Re:Effects on progeny?

[Anonymous+Cow+Ward]

This is true - at the moment, there is no significant research using replicating gene therapy vectors for treating genetic diseases. Anti-cancer gene therapy vectors often are replication-competent, but for treating things like DMD or hemophilia the vectors cannot replicate.

Re:Hope can be horrible

[morethanapapercert]

My son has Duchennes Muscular Dystrophy. He's 10 now and we've been waiting for the exon skipping anti-sense therapy trial you referred to for over a year now. Canadian stage 1 trials were just concluding when we got the diagnosis, we've been told he will only be accepted into the stage 2 trial (when it finally opens) if he is still walking. So now we are in the grim race to keep him ambulatory long enough to qualify for the trial whenever that happens to be. Even the researcher himself cannot give us even a loose estimate of how that will take, since stage 2 trials will only get approved after the stage 1 data has been crunched and reviewed and crunched again by Health Canada.
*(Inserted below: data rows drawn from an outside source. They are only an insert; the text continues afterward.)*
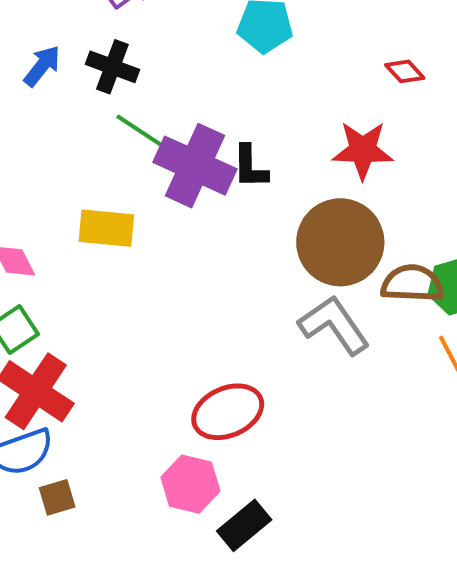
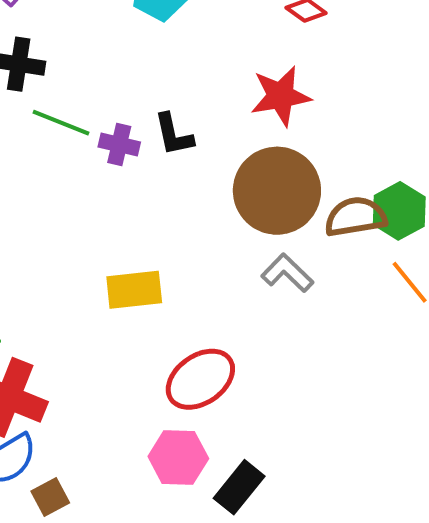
purple cross: (195, 166) -> (119, 145), size x0.5
yellow rectangle: (106, 228) -> (134, 290), moved
gray L-shape: (334, 325) -> (287, 273), size x0.7

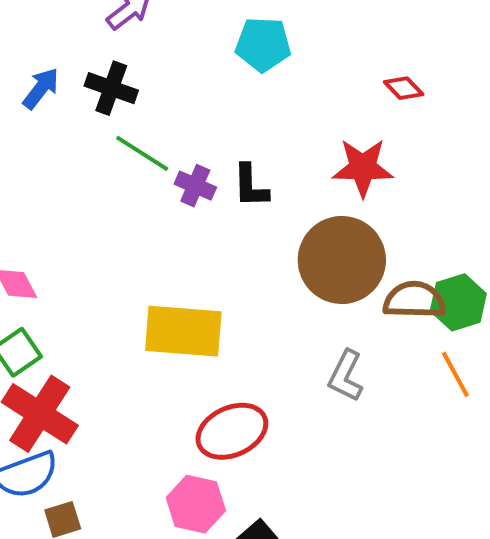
gray L-shape: (287, 273) -> (346, 376), moved, turned -118
yellow rectangle: (134, 290) -> (183, 331), size x1.4

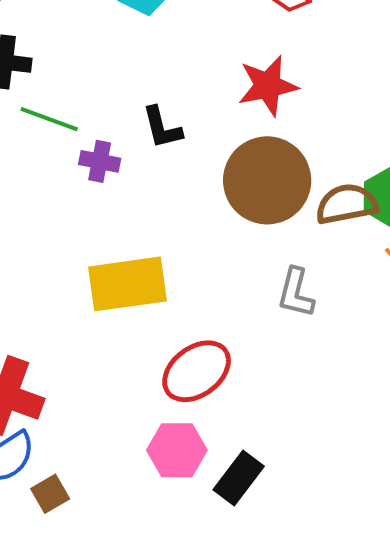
purple cross: (195, 186) -> (100, 161), moved

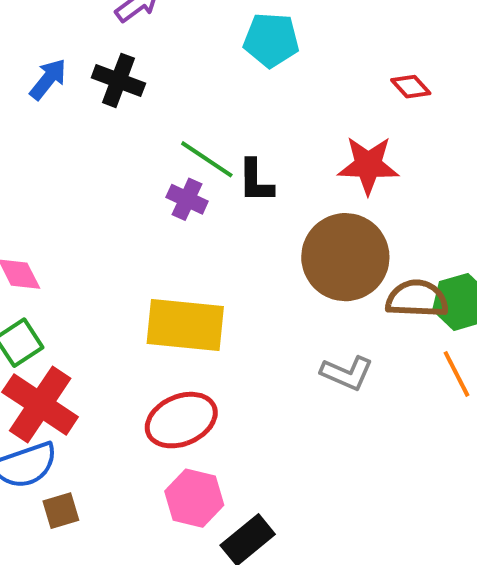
green line: (49, 119) -> (207, 159), moved
gray L-shape: (296, 293) -> (347, 373), turned -94
red ellipse: (197, 371) -> (181, 420), moved

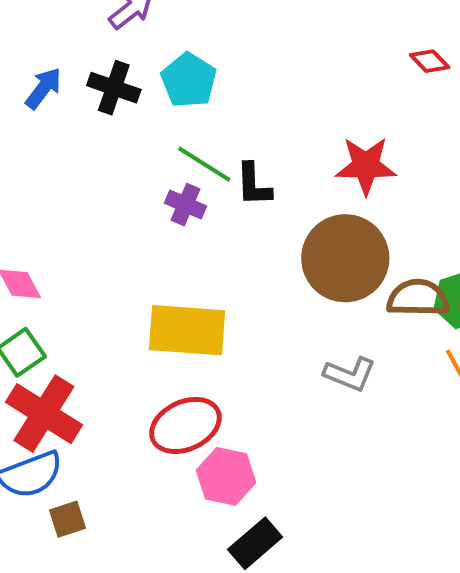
cyan pentagon: (271, 40) -> (189, 80), moved, turned 30
red diamond: (411, 87) -> (430, 61), moved
pink hexagon: (194, 498) -> (226, 476), moved

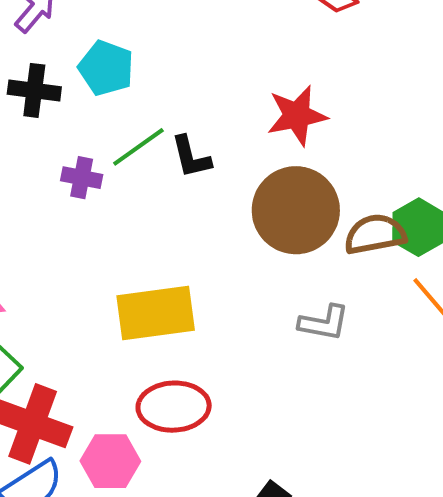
green line: (204, 164) -> (138, 147), turned -56
purple cross: (185, 205) -> (82, 178), moved
red ellipse: (185, 425) -> (174, 407), turned 34
pink hexagon: (226, 476) -> (110, 461), moved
We were told about the CRISPR/CAS9 approach being tested in animals, but as you note, it is even further down the road then anti-sense therapies. Right now we have to hope that our son can get access to the anti-sense therapies in time and that this will buy him the time he needs for the CRISPER/CAS9 approach to get approved.

The part of it that is eating us up every day is that, even our most optimistic guess for when each therapy will become available isn't soon enough for even our most optimistic prognosis for his condition. The most likely outcome is that he will be in the wheelchair full time and require assistance eating before the anti-sense therapy becomes available and that he will be dead just before the CRISPR/CAS9 "cure" gets full approval.